Hacker News new | ask | show | jobs
by WestCoastJustin 2742 days ago
There might be a networking cap & disk I/O issues with the instances you picked on GCP vs AWS.

The GCP instance has 8 Gbps vs 10 Gbps for AWS. I don't really know without seeing the graphs from the instances, if you hit a cap, but this could make a difference in both transfer speeds and latency #'s for GCP. Also, for your local disk test, on GCP, disk size makes a difference to get the best performance. The larger the disk, the better the performance. PD disk read/write performance also comes out of the available network bandwidth! So, the instance you picked on GCP was at a disadvantage right from the start [3]. This likely explains the I/O Experiment graph and the "67x difference in throughput" as you're likely hitting caps, both in terms of network bandwidth, and disk performance compared to AWS. Seeing anything where it is x67 difference is a pretty big red flag that something strange is going on and needs further investigation.

GCP's n1-standard-16 = 8 Gbps max [1]

AWS's c5d.4xlarge = 10 Gbps max [2]

I guess the problem with comparing clouds, it is never apples vs apples, and I don't fault you for picking what do you (as it is not obvious). GCP typically gives you (core count / 2) = # Gbps network bandwidth. A good followup to your comparison might be to investigate why they #'s are different. Does adding more cpus, memory, network bandwidth increase performance?

[1] https://cloud.google.com/blog/products/gcp/5-steps-to-better... (see section #3).

[2] https://aws.amazon.com/blogs/aws/ec2-instance-update-c5-inst...

[3] https://cloud.google.com/compute/docs/disks/performance#size... (see the table re: disk size to bandwidth)

4 comments

> Also, for your local disk test, on GCP, disk size makes a difference to get the best performance. The larger the disk, the better the performance. Disk read/write performance also comes out of the available network bandwidth

Do you have a source for local SSD performance coming out of the available network bandwidth? According to GCP docs [1], this only applies to persistent disks. Local SSD perf depends only on disk size and choice of SCSI/NVMe interface.

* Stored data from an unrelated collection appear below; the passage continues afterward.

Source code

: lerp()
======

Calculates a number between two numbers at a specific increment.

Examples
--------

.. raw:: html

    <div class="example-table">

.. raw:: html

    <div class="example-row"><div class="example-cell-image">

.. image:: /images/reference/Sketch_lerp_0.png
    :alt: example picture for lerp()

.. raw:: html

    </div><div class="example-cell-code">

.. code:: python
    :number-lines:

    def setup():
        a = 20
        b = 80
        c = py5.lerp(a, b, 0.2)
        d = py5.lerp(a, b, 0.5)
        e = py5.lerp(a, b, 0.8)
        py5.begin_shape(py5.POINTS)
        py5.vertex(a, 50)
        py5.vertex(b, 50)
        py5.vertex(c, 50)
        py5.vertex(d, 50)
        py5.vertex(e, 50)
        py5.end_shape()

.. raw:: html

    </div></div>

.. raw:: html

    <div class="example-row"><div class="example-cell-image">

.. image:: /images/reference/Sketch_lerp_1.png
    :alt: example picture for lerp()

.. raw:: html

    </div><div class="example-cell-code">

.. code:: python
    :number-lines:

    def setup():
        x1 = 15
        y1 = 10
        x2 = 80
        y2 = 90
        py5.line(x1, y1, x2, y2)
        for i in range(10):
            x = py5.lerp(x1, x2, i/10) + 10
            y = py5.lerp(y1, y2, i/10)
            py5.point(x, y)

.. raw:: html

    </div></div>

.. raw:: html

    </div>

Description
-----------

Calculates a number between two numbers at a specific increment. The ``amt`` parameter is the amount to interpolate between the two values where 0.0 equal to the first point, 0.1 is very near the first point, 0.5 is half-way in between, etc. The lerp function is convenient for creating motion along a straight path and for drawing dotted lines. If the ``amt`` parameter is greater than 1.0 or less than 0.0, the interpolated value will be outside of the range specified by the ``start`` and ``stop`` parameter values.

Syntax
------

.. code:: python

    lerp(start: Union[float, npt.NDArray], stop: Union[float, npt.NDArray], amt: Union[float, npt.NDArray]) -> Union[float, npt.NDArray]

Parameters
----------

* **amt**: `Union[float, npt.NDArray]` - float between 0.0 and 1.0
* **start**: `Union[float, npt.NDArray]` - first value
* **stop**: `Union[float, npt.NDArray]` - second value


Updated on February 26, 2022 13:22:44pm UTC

According to another GCP doc [2], local SSDs are all 375 GB in size. For comparison, c5d.4xlarge has 400 GB, which is very close. So I don't see anything wrong in the benchmark unless they messed up and ran it against the persistent root disk instead of the local SSD.

[1] https://cloud.google.com/compute/docs/disks/performance#type...

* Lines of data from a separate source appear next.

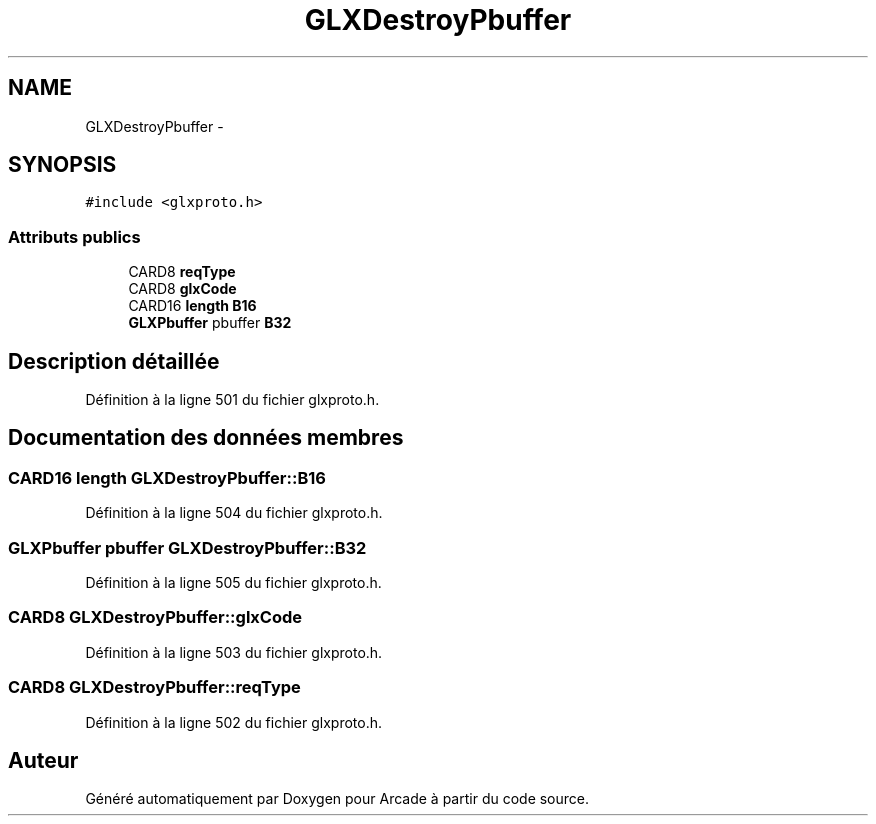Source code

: .TH "GLXDestroyPbuffer" 3 "Mercredi 30 Mars 2016" "Version 1" "Arcade" \" -*- nroff -*-
.ad l
.nh
.SH NAME
GLXDestroyPbuffer \- 
.SH SYNOPSIS
.br
.PP
.PP
\fC#include <glxproto\&.h>\fP
.SS "Attributs publics"

.in +1c
.ti -1c
.RI "CARD8 \fBreqType\fP"
.br
.ti -1c
.RI "CARD8 \fBglxCode\fP"
.br
.ti -1c
.RI "CARD16 \fBlength\fP \fBB16\fP"
.br
.ti -1c
.RI "\fBGLXPbuffer\fP pbuffer \fBB32\fP"
.br
.in -1c
.SH "Description détaillée"
.PP 
Définition à la ligne 501 du fichier glxproto\&.h\&.
.SH "Documentation des données membres"
.PP 
.SS "CARD16 \fBlength\fP GLXDestroyPbuffer::B16"

.PP
Définition à la ligne 504 du fichier glxproto\&.h\&.
.SS "\fBGLXPbuffer\fP pbuffer GLXDestroyPbuffer::B32"

.PP
Définition à la ligne 505 du fichier glxproto\&.h\&.
.SS "CARD8 GLXDestroyPbuffer::glxCode"

.PP
Définition à la ligne 503 du fichier glxproto\&.h\&.
.SS "CARD8 GLXDestroyPbuffer::reqType"

.PP
Définition à la ligne 502 du fichier glxproto\&.h\&.

.SH "Auteur"
.PP 
Généré automatiquement par Doxygen pour Arcade à partir du code source\&.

[2] https://cloud.google.com/compute/docs/disks/#localssds

You are right. Sorry for the confusion. It is only PD (Persistent Disk) that comes out of network bandwidth. Anything on the NVMe SSD would be totally local to the machine (no network caps, etc). The article doesn't really say if they are using SSD PD or SSD NVMe for GCP. Also, disk size does matter for the NVMe SSD and performance (as you can stripe them together by adding more; up to 4). You can see the #'s by using the console and playing around with adding more NVMe SSDs (via this doc [1]).

  Size      Random IOPS                Throughput limit (MB/s)
  375GB     169,987 (r)  90,000 (w)      663 (r)   352 (w)
  750GB     339,975 (r) 180,000 (w)    1,327 (r)   705 (w)
  1125GB    509,962 (r) 270,000 (w)    1,991 (r) 1,057 (w)
  1500GB    679,950 (r) 360,000 (w)    2,650 (r) 1,400 (w)
[1] https://cloud.google.com/compute/docs/disks/local-ssd
I don't understand the throughput numbers given. 5.6GB/s for GCP and 9.6GB/s for AWS would be 44gbps and 76gbps respectively.

I don't don't know of any instances offering that kind of throughput.

I've personally validated GCP's statement that they offer 2gbps/core up to 16gbps. I can get 16gbps consistently between any two n1-standard-8 using iperf.

This generally makes network IO in GCP much cheaper.

I wouldn't read too much into it, it's clearly Gbps. The authors are just sloppy with capitalization. They also elsewhere talk about iperf having "128 kb" buffer which seems unlikely, and the throughput graph says "gb" where the text says "GB".

And then there's "iPerf" and "PING"...

If it were gbps then that's certainly weird. I consistently get way better network performance in GCP than in AWS.
GCP caps egress throughput to 2gbps per core up to 16gbps:

https://cloud.google.com/vpc/docs/advanced-vpc#measurenetwor...

Are you saying gigabytes or gigabits?

GCP is 2 gigabits/second per core up to a max of 16 gigabits/second for a single VM. Persistent disks other than local SSDs also eat into this network traffic as well.